=== PROVIDED TEXT ===
Shaane Fulton

Personal information
- Born: 3 October 2000 (age 25) Nelson, New Zealand

Team information
- Discipline: Track
- Role: Rider
- Rider type: Sprinter

Medal record
Women's track cycling
Representing New Zealand
Olympic Games
| Silver medal – second place | 2024 Paris | Team sprint |

= Shaane Fulton =

New Zealand cyclist (born 2000)

Shaane Fulton (born 3 October 2000) is a track cyclist from New Zealand. She was a silver medalist in the team sprint at the 2024 Summer Olympics.

==Early life==
From Nelson, New Zealand, Fulton moved up to Waikato in 2019.

==Career==
In 2021, Fulton had to overcome surgery known as a periacetablular osteotomy on a genetic condition that affected the mobility in her hips.

She was selected for the team sprint at the 2023 UCI Track Cycling World Championships in Glasgow, in which the New Zealand team placed fifth. That month, she set a new national record as she won the 500 m time trial title at the Cycling New Zealand national championships.

=== Page-level text extractions ===
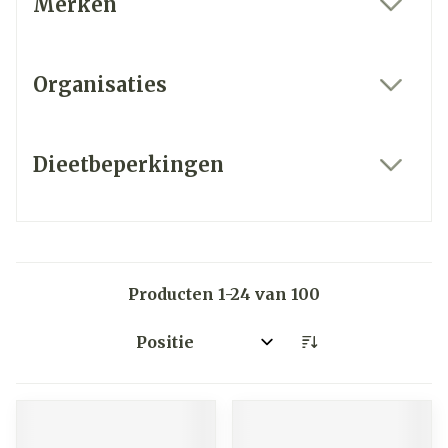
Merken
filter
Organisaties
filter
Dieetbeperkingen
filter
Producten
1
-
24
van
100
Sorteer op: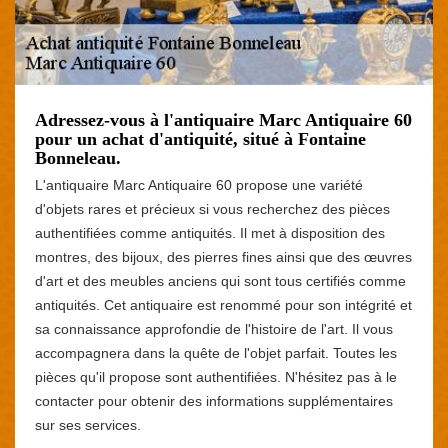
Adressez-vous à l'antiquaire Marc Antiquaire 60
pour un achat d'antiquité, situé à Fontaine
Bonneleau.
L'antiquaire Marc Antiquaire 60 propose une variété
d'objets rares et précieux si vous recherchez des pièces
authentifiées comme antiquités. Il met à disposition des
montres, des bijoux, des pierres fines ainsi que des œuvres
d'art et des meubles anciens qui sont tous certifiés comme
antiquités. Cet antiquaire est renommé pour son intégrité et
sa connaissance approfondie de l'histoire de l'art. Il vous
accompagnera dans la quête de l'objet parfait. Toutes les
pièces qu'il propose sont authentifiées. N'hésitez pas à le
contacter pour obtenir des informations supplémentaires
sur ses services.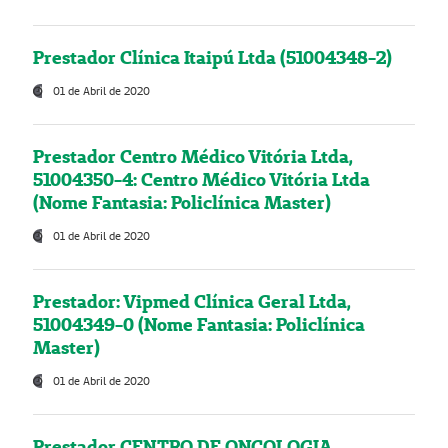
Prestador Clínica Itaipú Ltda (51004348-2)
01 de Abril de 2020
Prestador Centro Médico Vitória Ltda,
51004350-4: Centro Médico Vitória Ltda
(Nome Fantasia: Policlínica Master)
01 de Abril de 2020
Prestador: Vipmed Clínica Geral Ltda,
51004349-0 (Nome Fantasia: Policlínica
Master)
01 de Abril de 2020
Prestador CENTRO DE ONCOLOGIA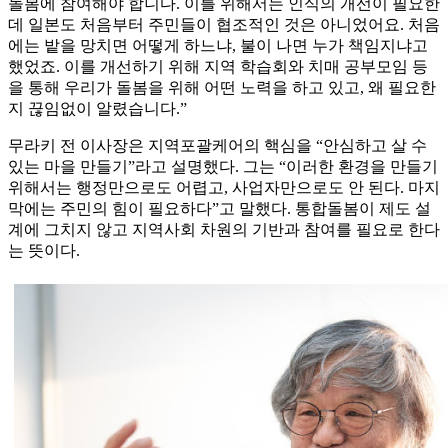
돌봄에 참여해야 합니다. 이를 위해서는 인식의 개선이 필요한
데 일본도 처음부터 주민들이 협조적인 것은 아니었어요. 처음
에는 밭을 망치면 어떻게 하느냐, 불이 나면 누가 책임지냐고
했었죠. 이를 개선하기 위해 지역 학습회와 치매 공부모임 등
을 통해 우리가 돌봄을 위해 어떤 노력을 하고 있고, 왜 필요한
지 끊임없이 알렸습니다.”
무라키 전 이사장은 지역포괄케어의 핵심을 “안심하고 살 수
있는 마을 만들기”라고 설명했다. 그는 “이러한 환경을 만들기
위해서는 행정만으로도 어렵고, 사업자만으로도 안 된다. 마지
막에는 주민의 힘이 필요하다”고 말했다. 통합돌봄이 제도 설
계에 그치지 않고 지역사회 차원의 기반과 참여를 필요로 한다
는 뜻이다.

=== THINGS TO DO ===
1. In the Shaane Fulton biography, which title did Fulton win at the Cycling New Zealand national championships?
2. Continue the Shaane Fulton biography from its last sentence.

=== EXPECTED RESPONSES ===
1. The 500 m time trial title, setting a new national record.

2.
She raced as part of the New Zealand sprint team that contested the UCI Nations Cup in Hong Kong in March 2024.

She competed at the 2024 Paris Olympics in the team sprint, and was part of the team on 5 August 2024 that briefly set a new world record in the qualifying heats, and won the silver medal.

==Personal life==
Her parents Karen and Dean were pro cyclists. She was very close friends with teammate Olivia Podmore prior to her death in 2021.